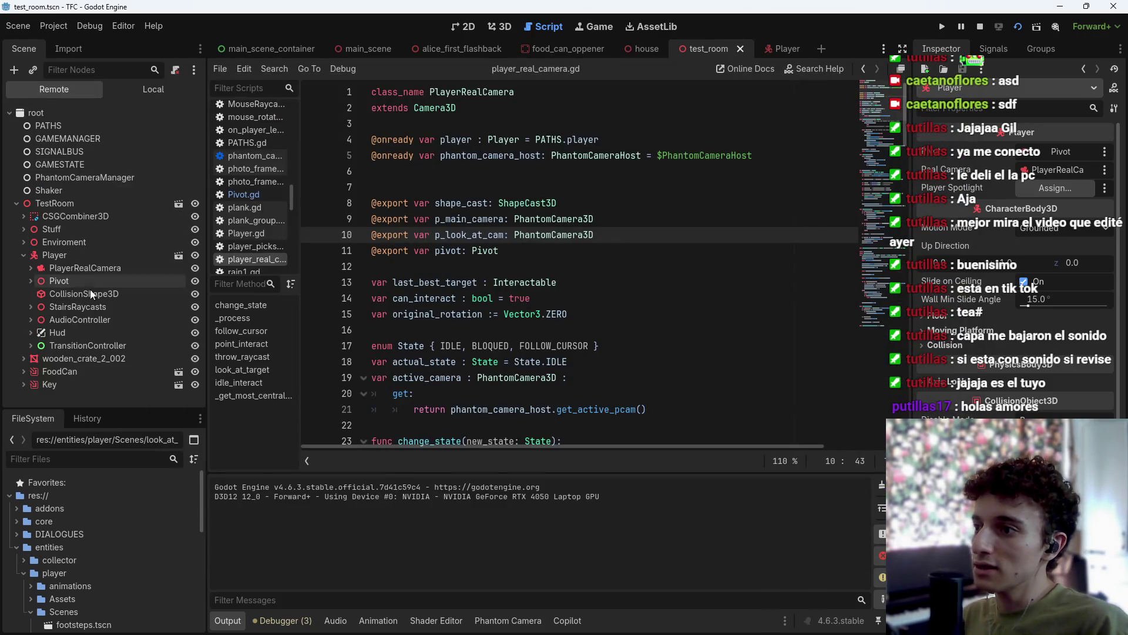
{"action": "left_click", "coordinate": [22, 254]}
{"action": "left_click", "coordinate": [16, 256]}
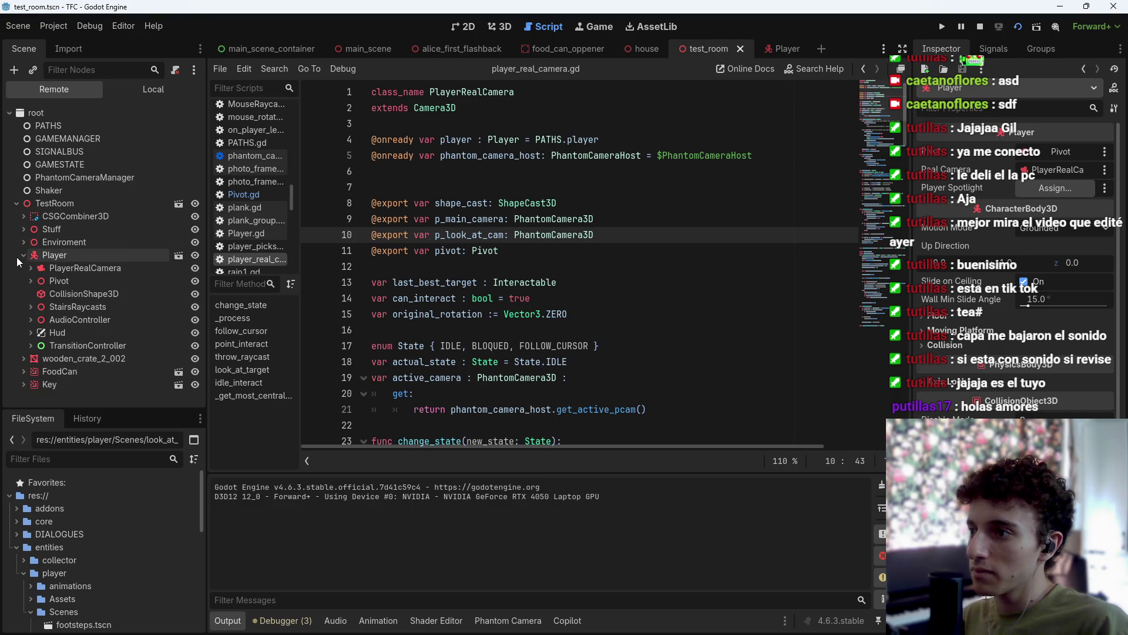
{"action": "left_click", "coordinate": [28, 267]}
{"action": "left_click", "coordinate": [27, 268]}
{"action": "left_click", "coordinate": [26, 284]}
--- --- ---
TASK PROMPT:
The entries above are to be repeated exactly, except for any pictures.

SOLUTION BELOW:
{"action": "left_click", "coordinate": [22, 254]}
{"action": "left_click", "coordinate": [16, 256]}
{"action": "left_click", "coordinate": [28, 267]}
{"action": "left_click", "coordinate": [27, 268]}
{"action": "left_click", "coordinate": [26, 284]}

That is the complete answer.